‘A lobbying success’: Scottish farmers to continue receiving most government subsidies for food production

The National Farmers Union Scotland (NFUS) has celebrated ‘a lobbying success’ as the first minister confirms Scottish farmers are to continue to receive most of their existing subsidies for growing food, rather than environmental measures.

At least 70% of future farm funding in Scotland will continue to closely reflect the existing direct payment regime, Hamza Yousaf, the Scottish first minister told farmers at the NFUS’ 2024 conference last week.

As it stands, the Scottish government plans to end the EU-legacy Basic Payment Scheme payments in 2026 and introduce a four-tier farm support scheme in 2027. This is set to see funding split into four tiers with particular nature and climate conditions attached to payments.

“I can announce today that the funding for Tiers 1 and 2 – the tiers that will reflect most closely the direct payment regime, albeit with conditions built in from the start – will constitute at least 70% of the overall funding envelope to support farming, crofting and land management from 2027,” Yousaf said.

The remaining 30% of the farm funding is due to be for targeted measures like creating wetlands or restoring peatlands, according to a BBC report.

The move sets Scotland on a different trajectory to England, where farmers are set to be paid for delivering environmental measures under Environmental Land Management (ELM) schemes, with food production itself not due to be directly subsidised. 

In his speech, Yousaf said that farmers will be expected to deliver “far more for nature and climate in return for this funding”. 

He continued: “You will challenge us, rightly, to ask us to work with you to help ensure our land is more sustainable. I promise you we will do that. And I will also ensure we will admit when we haven't got things right. 

“[...] What we need from you is ensuring that production is sustainable as possible and reducing carbon as much as possible.
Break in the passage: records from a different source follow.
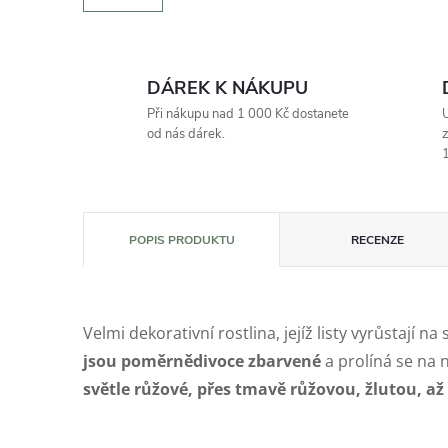
DÁREK K NÁKUPU
Při nákupu nad 1 000 Kč dostanete
U
od nás dárek.
z
1
POPIS PRODUKTU
RECENZE
Velmi dekorativní rostlina, jejíž listy vyrůstají na
jsou poměrnědivoce zbarvené
a prolíná se na 
světle růžové, přes tmavě růžovou, žlutou, až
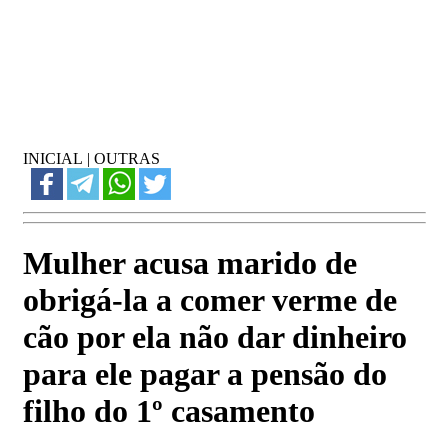
INICIAL
|
OUTRAS
Mulher acusa marido de
obrigá-la a comer verme de
cão por ela não dar dinheiro
para ele pagar a pensão do
filho do 1º casamento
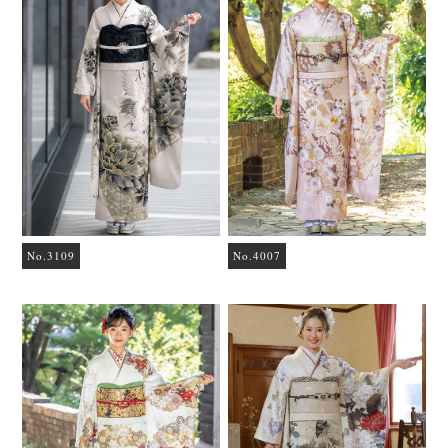
No.3109
No.4007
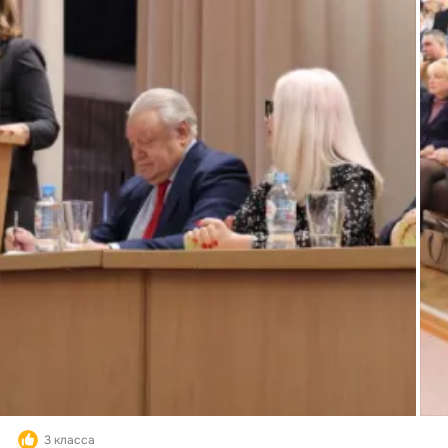
3 класса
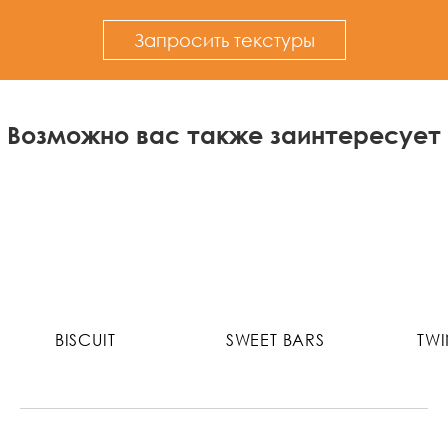
Запросить текстуры
Возможно вас также заинтересует
BISCUIT
SWEET BARS
TWI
Everyone who wants to stay involved in beef production in Scotland has to do their bit. The government has to do our bit, and we need you to do yours, which you are doing - but we'll always keep pushing to see what more can be done. 

“So that's why we've been clear that when it comes to support for production, that will come with conditions attached. In the future we'll have discussions and co-design those conditions with you. But unlike other parts of the UK, this [Scottish National Party] government remains absolutely committed to active farming, to providing direct payments for farmers and crofters, and ensuring there are absolutely no cliff-edges as we transition to a different support framework.”

Responding at the event, NFUS president Martin Kennedy said: “We welcome the first minister delivering clarity on future levels of support to be delivered under Scotland’s future agricultural policy.

“Equally important was the first minister’s recognition of the economic importance of our sector and his stated ambition that he wants to see our production of high-quality food and drink grow. That needs farming and crofting to be at the heart of the new agricultural policy and this Tier 1 and Tier 2 funding announcement is a lobbying success for NFU Scotland.”